Фрагмент документа ->
- - -

Научные труды, в разной мере затрагивающие творчество Г. Мацкявичюса, начали появляться только после 2000 г. Автор созданной на основе диссертационного исследования2 монографии «Пластика преодоления. Краткие заметки об истории пластического театра в России в XX веке»3, Е. В. Юшкова, опирается на обширную литературу (от теоретических статей Кн. С. Волконского в журнале «Аполлон» начала XX в. до наследия практиков театра, искавших новые пути на территории сценической пластики: Вс. Э. Мейерхольда, А. А. Таирова, М. А. Чехова, позже Г. М. Абрамова и др.), и критическую рефлексию «театральнопластических» процессов конца XX в. Юшкова рассматривает пластический театр как жанр, «который существовал в России в 70х-80х и к которому она относит спектакли Г. Мацкявичюса, послужившие побудительным мотивом для ее исследования. Е. Юшкова начинает свое исследование с периода зарождения режиссуры как искусства и, переходя к «актуальным в конце XX века жанрам»1, рассматривает «пластическую драму» как один из существенных этапов этого процесса. Нельзя не согласиться: феномен режиссуры Мацкявичюса мог появиться и существовать только на определенном витке формирования театрального искусства как композиционного творчества, готового осваивать и принципы сценической выразительности, и материал для их воплощения (тело актера) в аспекте синтетического видения, включающего современные достижения как эстетической, так и философской, и научной мысли. Театру пластической драмы в монографии отведены три главы из восемнадцати. Творчество Мацкявичюса рассматривается в них обзорно, без подробного анализа спектаклей. В заключение Е. Юшкова делает вывод о существовании пластического театра как специфического синтетического жанра переломных эпох (явно по аналогии с высказыванием А. Таирова о том, что пантомима «всегда возникала на долговечном пути театра, как верный и неизменный признак его грядущего возрождения»2), угасающего при изменении социальной ситуации, когда демократические свободы возвращают ценность вербальному компоненту сценического искусства (в этом обстоятельстве она видит, наряду с исчерпавшим себя авторским стилем, одну из причин распада созданного Мацкявичюсом творческого коллектива). Завершается работа перечислением выявленных в ходе исследования характерных особенностей этого жанра, что, по мнению Е. Юшковой, должно послужить введению в полноценно научный обиход самого термина «пластический

Студия пантомимы в ДК им. Курчатова. Педагогический метод Г. Мацкявичюса

Здесь необходимо еще раз подчеркнуть то, что специфическим качеством «драматической пантомимы “Преодоление”» (так был сформулирован жанр спектакля на первых афишах) явилось отсутствие у нее базового драматургического текста. Произведения изобразительного искусства, скульптуры и фрески Микеланджело «развернуты» у Мацкявичюса в сценический текст не по хореографическому принципу (как это делали Томашевский или Лигер) и не в череду «картин» (как это получалось у Тенисона, прошедшего чуть дальше в своих намеках на принципиально новые композиционные связи). Создание драматургической конструкции такого рода требует особого, глобально небытового, метафорического мировосприятия - и знания законов, по которым слагается и существует миф (ибо на его территории возможен тот накал эмоций, при котором слова излишни, а образы обладают максимальной силой воздействия). Задача была более чем смелая, но в силу специфических особенностей дарования Мацкявичюса и глубоко индивидуального мировосприятия, оказавшаяся преодолимой.

- - -

Доступные данные ->
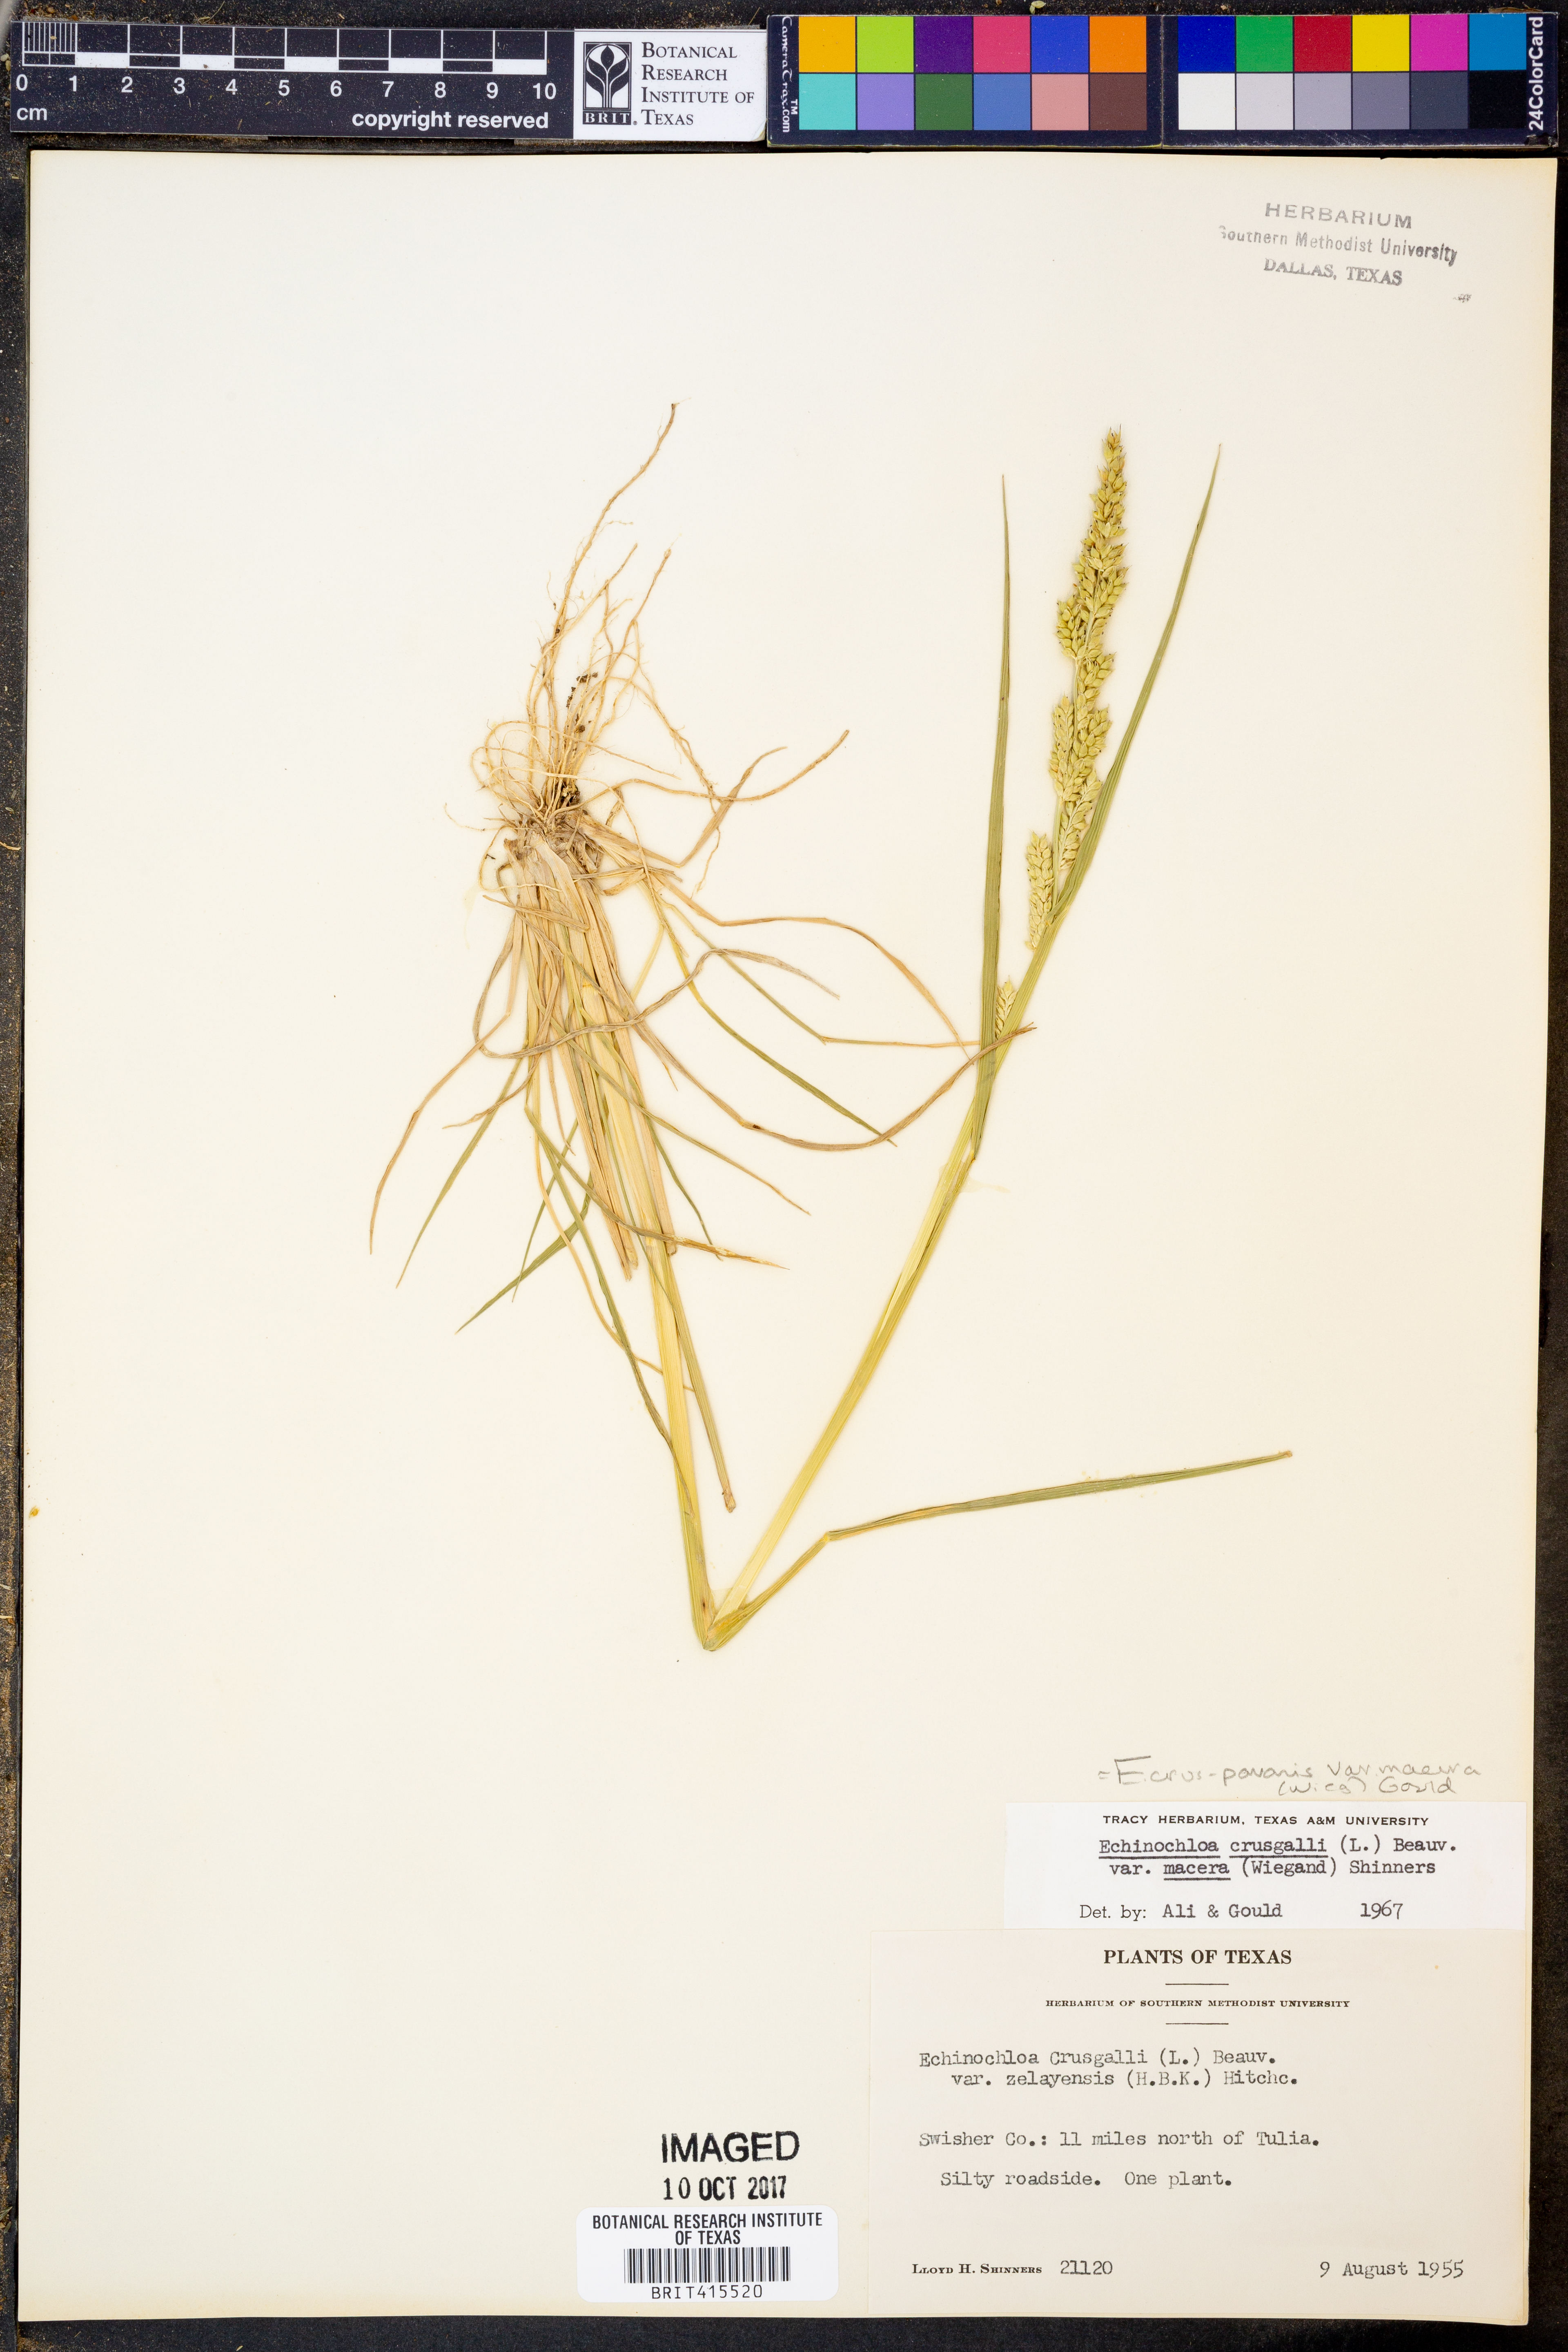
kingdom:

- - -

Условие задания ->
Переведите на английский язык предложение из фрагмента документа: «Театру пластической драмы в монографии отведены три главы из восемнадцати». Материал для работы не понадобится.

Результат ->
In the monograph, three chapters out of eighteen are devoted to the theater of plastic drama.